Work task: Your reply should be the entries, output word for word, with each picture omitted.

Data for this task:
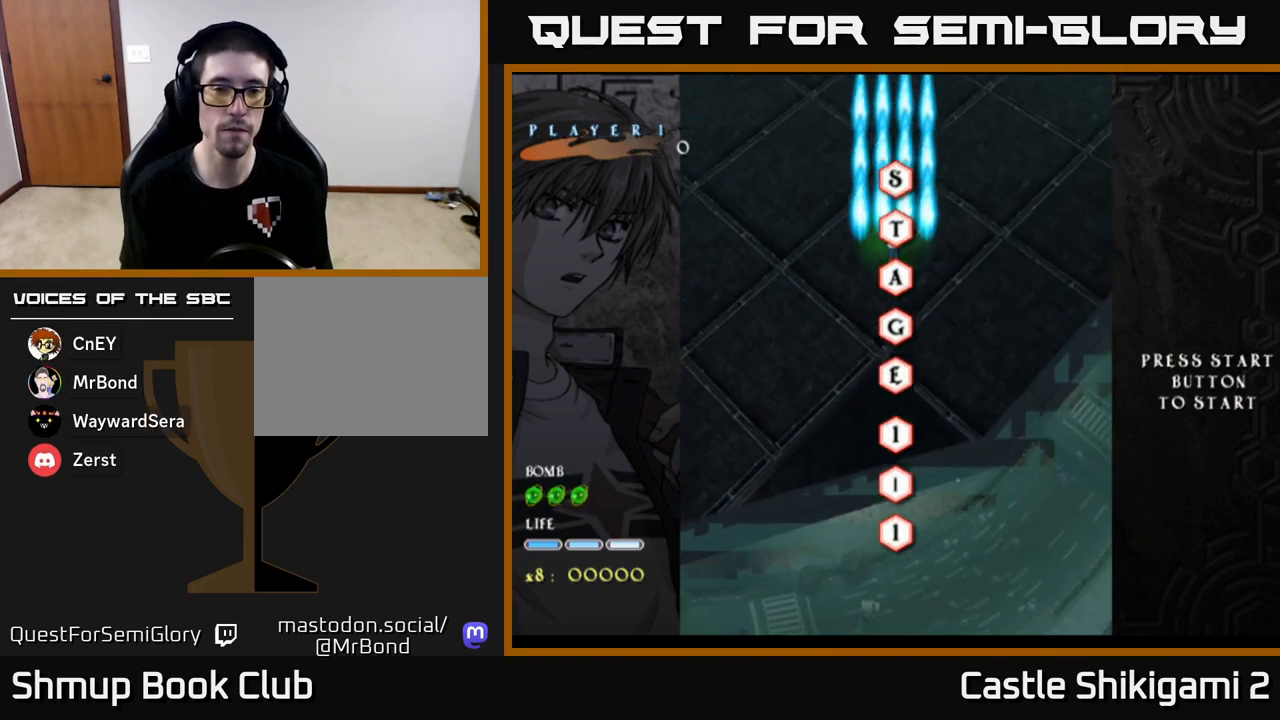
{"buttons": [], "left_stick": "center", "events": [[417, "B", "up"]]}
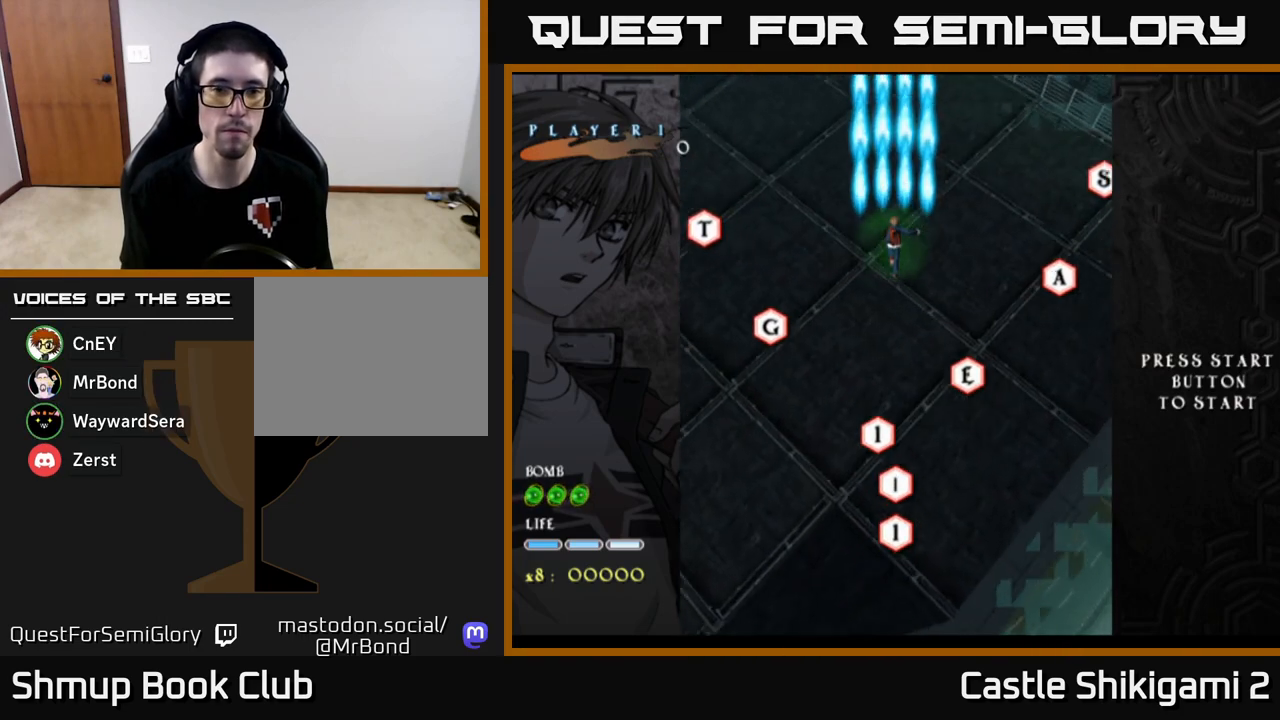
{"buttons": [], "left_stick": "center", "events": []}
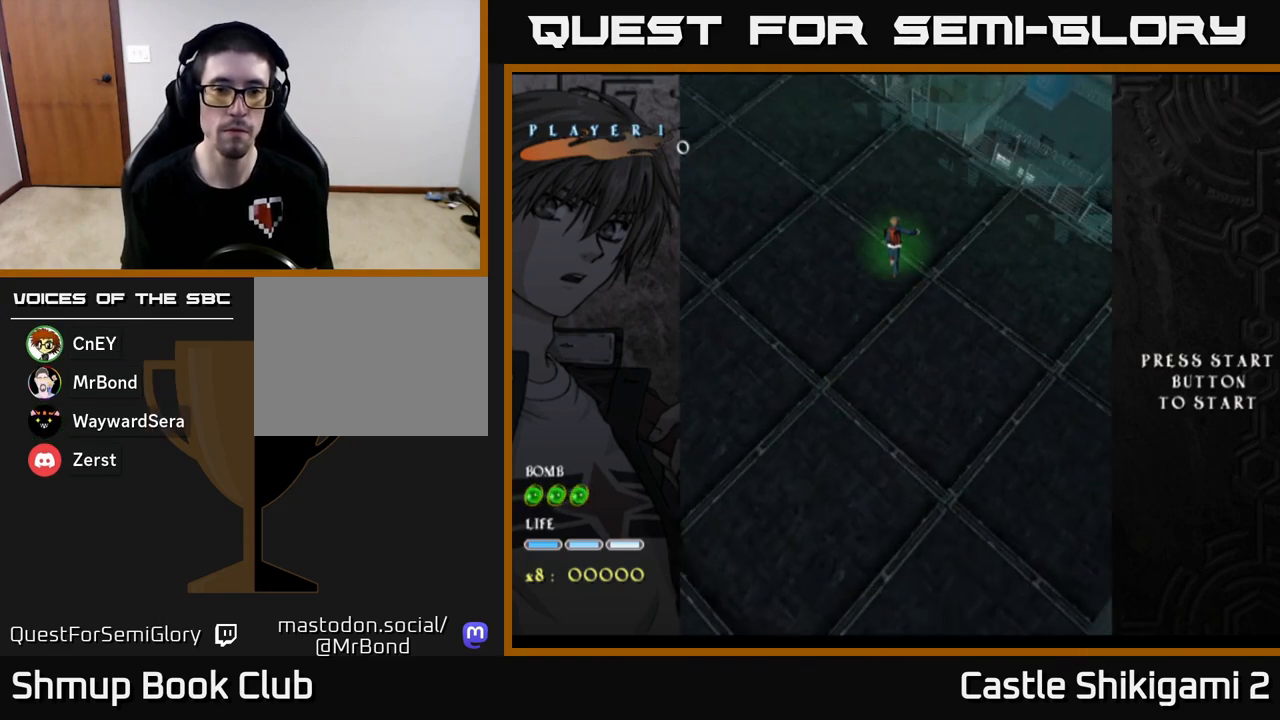
{"buttons": ["B"], "left_stick": "center", "events": [[350, "B", "down"]]}
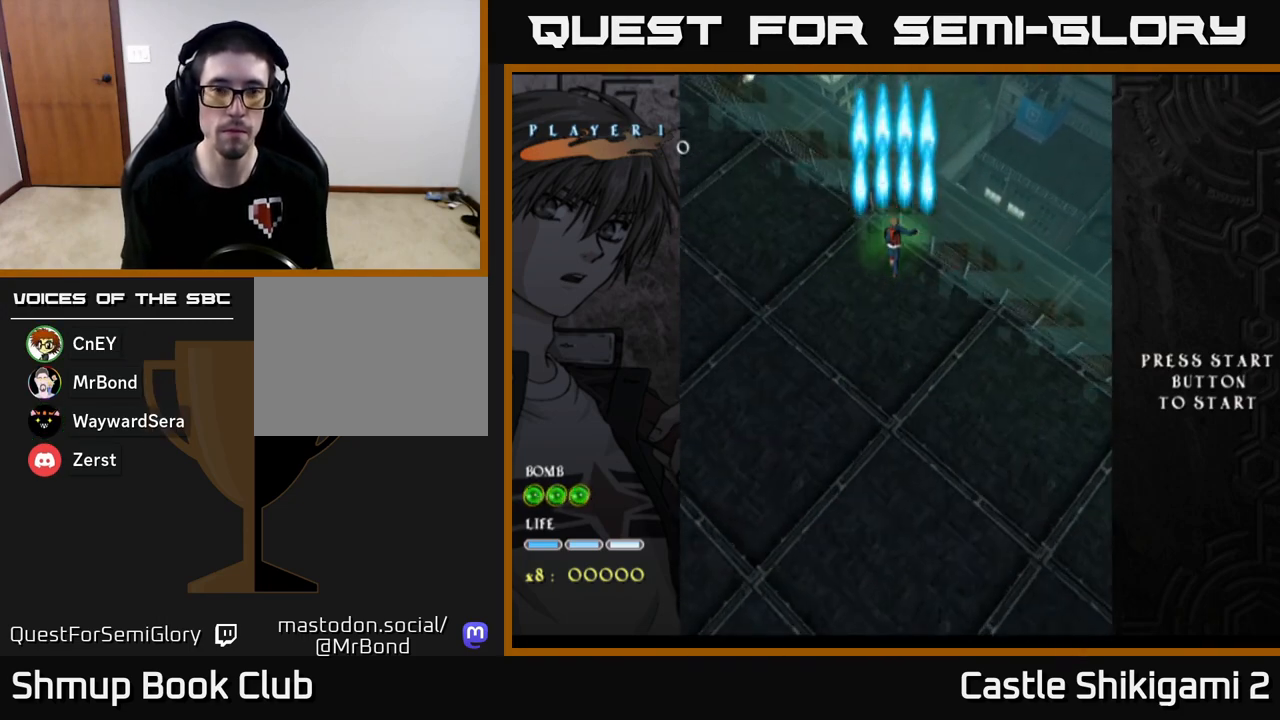
{"buttons": ["B"], "left_stick": "center", "events": [[283, "left_stick", "up"], [450, "left_stick", "center"]]}
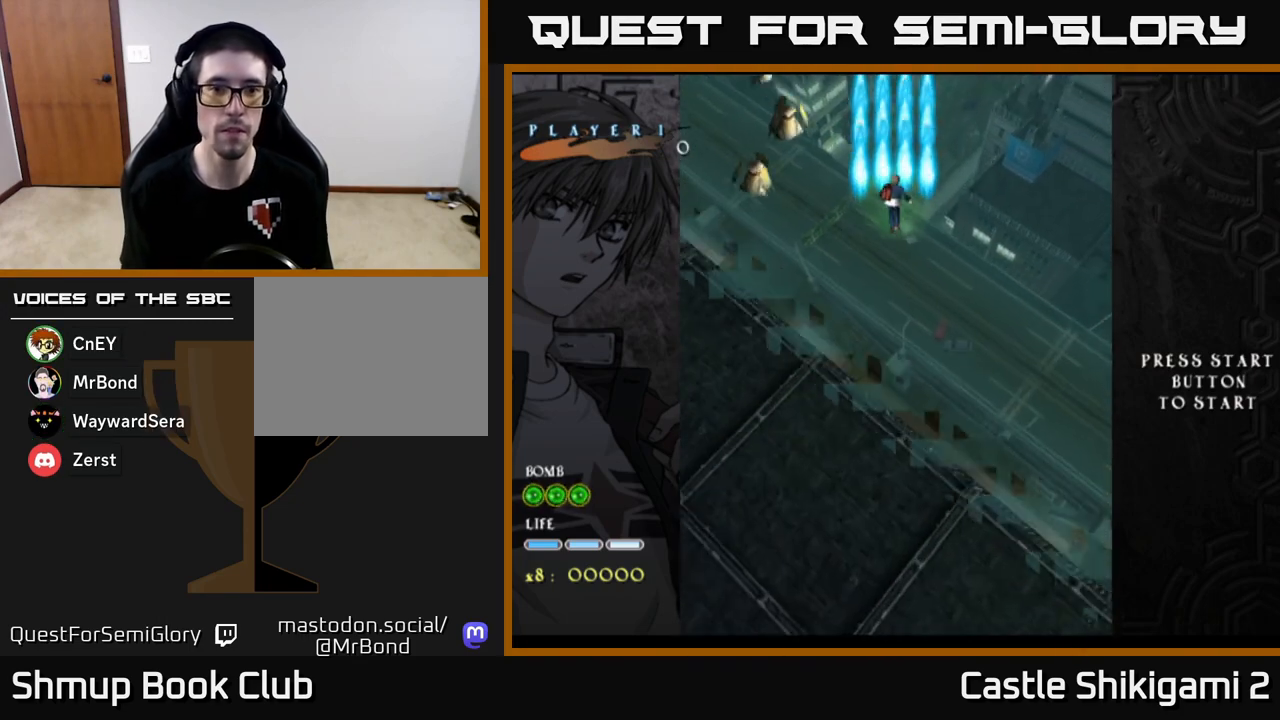
{"buttons": ["B"], "left_stick": "down", "events": [[50, "left_stick", "down-left"], [217, "left_stick", "down"]]}
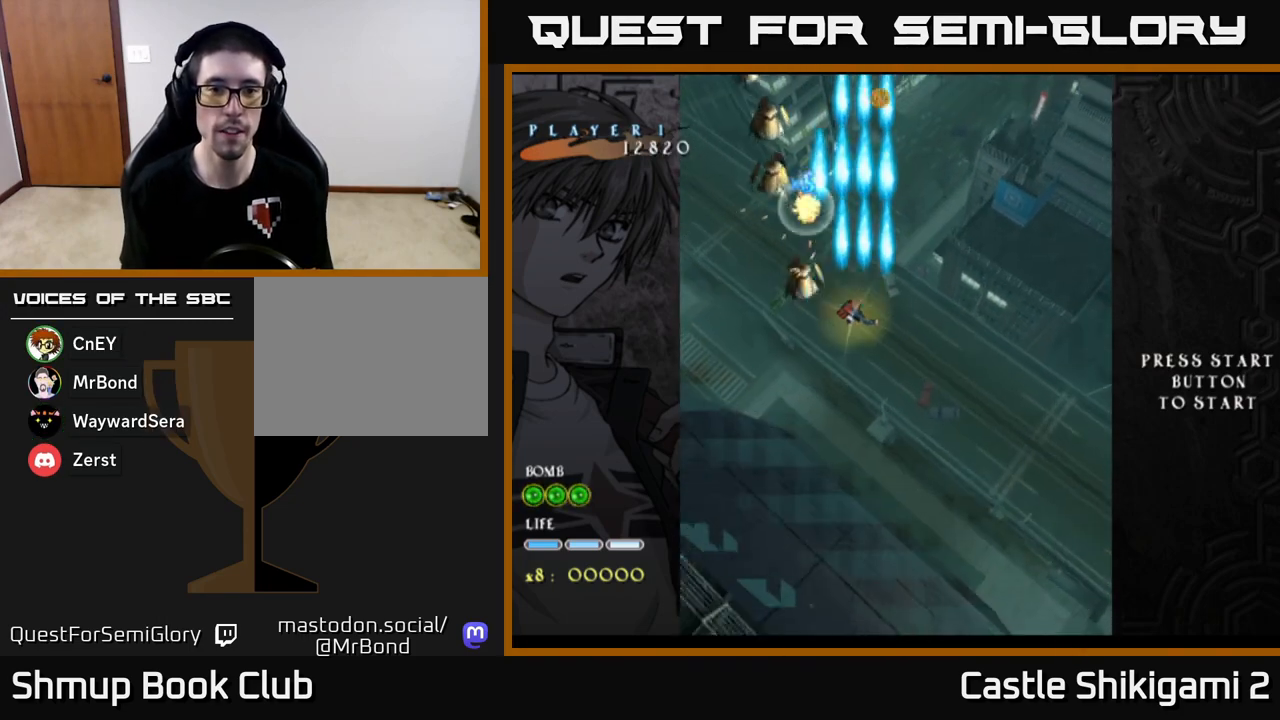
{"buttons": ["B"], "left_stick": "up-left", "events": [[33, "left_stick", "down-right"], [317, "left_stick", "center"], [400, "left_stick", "up-left"]]}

Solution:
{"buttons": [], "left_stick": "center", "events": [[417, "B", "up"]]}
{"buttons": [], "left_stick": "center", "events": []}
{"buttons": ["B"], "left_stick": "center", "events": [[350, "B", "down"]]}
{"buttons": ["B"], "left_stick": "center", "events": [[283, "left_stick", "up"], [450, "left_stick", "center"]]}
{"buttons": ["B"], "left_stick": "down", "events": [[50, "left_stick", "down-left"], [217, "left_stick", "down"]]}
{"buttons": ["B"], "left_stick": "up-left", "events": [[33, "left_stick", "down-right"], [317, "left_stick", "center"], [400, "left_stick", "up-left"]]}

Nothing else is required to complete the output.